EXERCISE DIRECTIONS:
For each statement below, decide whether it agrees with the article on inflows into the Brent Crude oil ETC. Answer yes or no and quote the words from the article that settle it. 1. The December inflows into BRNT were a record monthly intake since the strategy launched in February 2012. 2. Oil prices fell below $80 a barrel for the first time since January 2021. 3. The surge in COVID-19 cases in China is having a positive impact on oil prices.

SUPPLIED TEXT:

######

Investors piled into WisdomTree’s Brent Crude oil exchange-traded commodity (ETC) last month amid supply and demand side pressures from OPEC and the easing of COVID-19 lockdown restrictions in China.

According to data from WisdomTree, the WisdomTree Brent Crude Oil ETC (BRNT) saw $1bn inflows in December, a record monthly intake since the strategy was launched in February 2012, in a sign investors believe prices have hit a floor.

Oil prices soared to as high as $139 a barrel in 2022, its highest level since 2008, driven by the easing of global lockdown restrictions and Russia’s invasion of Ukraine.

However, prices fell below $80 a barrel for the first time since January 2022 last month as central banks hiked rates at an aggressive pace and markets jittered about the prospects of a looming recession.

Investors are now predicting oil prices to spike once again as China demand increases as lockdown restrictions end and the Organisation of the Petroleum Exporting Countries (OPEC), and its allies, continue to remove supply from the market.

According to the Energy Information Administration (EIA), global oil production is yet to reach its peak of 84.6 million barrels per day (bpd) in November 2018 with OPEC controlling approximately 45% of the market.

As Warren Patterson, head of commodities strategy at ING, said: “There is still plenty of uncertainty over Russian oil supply given the EU’s ban on Russian crude oil and refined products.

“However, we believe that Russian supply will fall significantly early this year – in the region of 1.8 million bpd year-on-year in Q1. This supply loss coupled with continued OPEC+ supply cuts suggests that the oil market will tighten over the course of 2023.”

Meanwhile, the easing of lockdown restrictions in China has caused a surge in COVID-19 cases which is having a negative impact on oil prices.

######

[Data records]
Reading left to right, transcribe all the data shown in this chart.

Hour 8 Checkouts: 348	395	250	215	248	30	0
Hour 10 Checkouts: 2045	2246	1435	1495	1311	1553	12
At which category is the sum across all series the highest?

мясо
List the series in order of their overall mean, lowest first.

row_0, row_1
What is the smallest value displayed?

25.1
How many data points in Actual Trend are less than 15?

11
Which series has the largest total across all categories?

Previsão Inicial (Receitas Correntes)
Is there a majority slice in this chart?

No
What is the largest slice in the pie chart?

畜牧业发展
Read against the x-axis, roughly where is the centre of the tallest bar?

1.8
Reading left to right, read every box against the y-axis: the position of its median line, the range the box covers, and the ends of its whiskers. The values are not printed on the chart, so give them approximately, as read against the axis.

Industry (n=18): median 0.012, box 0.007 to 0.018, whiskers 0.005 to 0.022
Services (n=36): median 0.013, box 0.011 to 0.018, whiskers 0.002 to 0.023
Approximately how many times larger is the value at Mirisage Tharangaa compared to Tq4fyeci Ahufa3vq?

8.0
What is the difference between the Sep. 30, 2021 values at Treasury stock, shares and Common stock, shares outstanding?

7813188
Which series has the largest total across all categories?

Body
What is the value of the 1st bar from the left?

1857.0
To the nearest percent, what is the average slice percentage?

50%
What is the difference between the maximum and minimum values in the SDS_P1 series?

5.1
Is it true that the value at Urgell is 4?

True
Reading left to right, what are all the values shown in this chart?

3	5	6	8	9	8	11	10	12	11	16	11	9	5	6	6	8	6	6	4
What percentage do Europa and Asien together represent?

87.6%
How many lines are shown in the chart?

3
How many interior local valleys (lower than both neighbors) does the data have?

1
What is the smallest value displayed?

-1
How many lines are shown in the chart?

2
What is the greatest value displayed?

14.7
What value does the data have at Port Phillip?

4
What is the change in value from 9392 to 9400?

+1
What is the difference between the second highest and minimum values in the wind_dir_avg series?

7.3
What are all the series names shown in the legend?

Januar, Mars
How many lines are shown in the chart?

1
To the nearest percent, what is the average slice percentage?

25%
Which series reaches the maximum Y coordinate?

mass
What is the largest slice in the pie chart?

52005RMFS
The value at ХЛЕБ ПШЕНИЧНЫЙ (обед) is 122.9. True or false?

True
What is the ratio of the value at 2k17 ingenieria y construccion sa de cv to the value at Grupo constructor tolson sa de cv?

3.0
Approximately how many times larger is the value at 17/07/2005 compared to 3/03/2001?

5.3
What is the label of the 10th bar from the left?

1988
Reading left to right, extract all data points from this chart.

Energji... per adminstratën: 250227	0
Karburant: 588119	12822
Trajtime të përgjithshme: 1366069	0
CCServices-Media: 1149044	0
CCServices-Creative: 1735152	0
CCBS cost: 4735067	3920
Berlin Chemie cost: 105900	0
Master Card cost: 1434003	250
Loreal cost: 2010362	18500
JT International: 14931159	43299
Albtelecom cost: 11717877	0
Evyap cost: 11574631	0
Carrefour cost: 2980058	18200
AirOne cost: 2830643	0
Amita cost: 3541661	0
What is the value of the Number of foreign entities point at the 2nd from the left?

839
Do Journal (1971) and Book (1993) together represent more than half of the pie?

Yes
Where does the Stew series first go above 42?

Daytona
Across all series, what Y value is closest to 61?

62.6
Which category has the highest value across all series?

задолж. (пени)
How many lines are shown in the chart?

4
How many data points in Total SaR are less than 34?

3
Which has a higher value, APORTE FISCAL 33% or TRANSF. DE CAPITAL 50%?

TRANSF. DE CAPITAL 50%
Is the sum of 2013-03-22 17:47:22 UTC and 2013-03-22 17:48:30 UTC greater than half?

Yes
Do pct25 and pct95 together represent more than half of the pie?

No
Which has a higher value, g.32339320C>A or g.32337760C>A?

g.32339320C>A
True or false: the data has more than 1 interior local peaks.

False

######

WRITTEN REPLY:
1. Yes: "a record monthly intake since the strategy was launched in February 2012"
2. No: "prices fell below $80 a barrel for the first time since January 2022 last month"
3. No: "a surge in COVID-19 cases which is having a negative impact on oil prices"